Panera Bread restaurants in New York are testing AI for taking drive-thru orders. A rise in drive-thru ordering during the COVID pandemic in the US led to long lines of cars, making chains focus on speed of service and order accuracy. That is why Panera Bread uses OpenCity’s voice-ordering technology, Tori. At Panera, customers will interact with Tori when they pull up to the drive-thru speaker thus reducing waiting time.

In the world of science, the AI also proves to be useful. Researchers at Flatiron Institute's Center for Computational Quantum Physics in New York City managed to compress a quantum problem which requires 100,000 equations into a bite-size task of as few as four equations. The AI assistance did not sacrifice the accuracy. In the future, such approach can help in the design of materials with sought-after properties such as superconductivity or utility for clean energy generation.

The US National Institutes of Health has secured $14 million funding for the training of AI that can analyze patients' voices to diagnose and study illness. Twelve research institutions led by the University of South Florida will work on collecting a database of people's voices that will be used to train applications that doctors can use to potentially detect diseases and neurological disorders by examining a person's speech. The Voice as a Biomarker of Health project will focus on such deсeases as voice, neurological and neurodegenerative, mood and psychiatric, respiratory and pediatric voice and speech disorders.
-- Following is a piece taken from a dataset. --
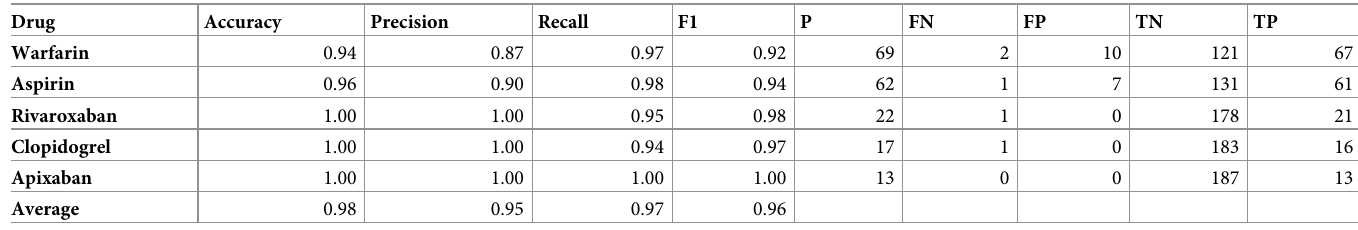
Table 2. Performance of the drug NLP pipeline in manual validation.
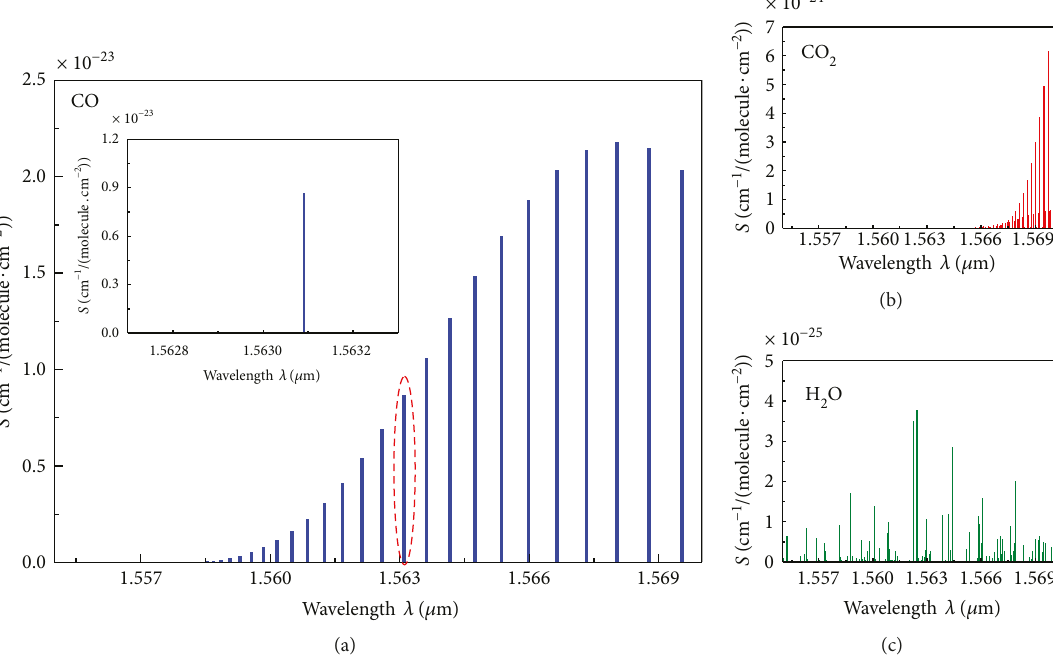
Figure 1: Absorption line of carbon monoxide (a), carbon dioxide (b), and H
Meta AI researches presented artificial intelligence that can decode words and sentences from brain activity. Using only a few seconds of brain activity data, the AI guesses what a person has heard. That includes many patients in minimally conscious, locked-in or “vegetative states”. Researchers trained the algorithm to detect words and sentences on 56,000 hours of speech recordings from 53 languages. The team applied an AI with this language model to databases from four institutions that included brain activity from 169 volunteers. In these databases, participants listened to various stories and sentences by, for example, Ernest Hemingway or Lewis Carroll, while the people’s brains were scanned. Then with the help of a computational method that accounts for physical differences among actual brains, the team tried to decode what participants heard using just three seconds of brain activity data from each person.
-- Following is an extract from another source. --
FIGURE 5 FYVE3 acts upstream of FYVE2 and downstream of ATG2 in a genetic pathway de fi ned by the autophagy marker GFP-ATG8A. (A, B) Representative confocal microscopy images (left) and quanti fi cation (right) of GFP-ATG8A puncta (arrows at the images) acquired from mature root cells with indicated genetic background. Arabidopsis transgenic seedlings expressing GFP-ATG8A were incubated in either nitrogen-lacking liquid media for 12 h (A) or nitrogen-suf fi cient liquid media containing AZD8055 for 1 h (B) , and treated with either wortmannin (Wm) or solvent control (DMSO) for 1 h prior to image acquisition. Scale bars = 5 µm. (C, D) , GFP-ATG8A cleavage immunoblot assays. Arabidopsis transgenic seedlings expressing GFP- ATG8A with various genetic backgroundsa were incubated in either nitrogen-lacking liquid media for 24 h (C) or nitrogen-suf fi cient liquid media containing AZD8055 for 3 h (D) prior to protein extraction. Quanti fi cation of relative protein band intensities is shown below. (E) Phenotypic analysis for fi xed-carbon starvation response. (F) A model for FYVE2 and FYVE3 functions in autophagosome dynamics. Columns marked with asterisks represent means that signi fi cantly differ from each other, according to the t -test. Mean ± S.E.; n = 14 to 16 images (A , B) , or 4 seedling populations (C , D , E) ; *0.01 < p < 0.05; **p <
The last but not the least innovation for our health comes from the Department of Electrical Engineering and Computer Science at MIT. A new ML model can detect Parkinson’s disease by reading a person’s breathing patterns. The algorithm mimics the way a human brain works, capable of assessing whether someone has Parkinson’s from their nocturnal breathing.

Vendor news

SAS made its Viya analytics suite available on Microsoft’s Azure Marketplace to help organizations access all features of the suite in on-demand model. Viya, now as a part of the Azure Marketplace, will include an in-app learning center to help support onboarding. The platform includes all SAS applications such as Visual Analytics, Visual Statistics, Visual Data Mining and Machine Learning, Model Manager, Studio Analyst, Information Governance, Econometrics and Optimization.

Altair acquires RapidMiner, one of the leaders in data analytics and machine learning. RapidMiner is said to reinforce Altair data analytics market position in several verticals, with a focus on manufacturing and financial services. RapidMiner's cloud platform will be seamlessly integrated with Altair’s existing tools, such as Knowledge Studio, SmartWorks, and SLC.

That would be all for September. But next month we hope to share more of these exciting news stories.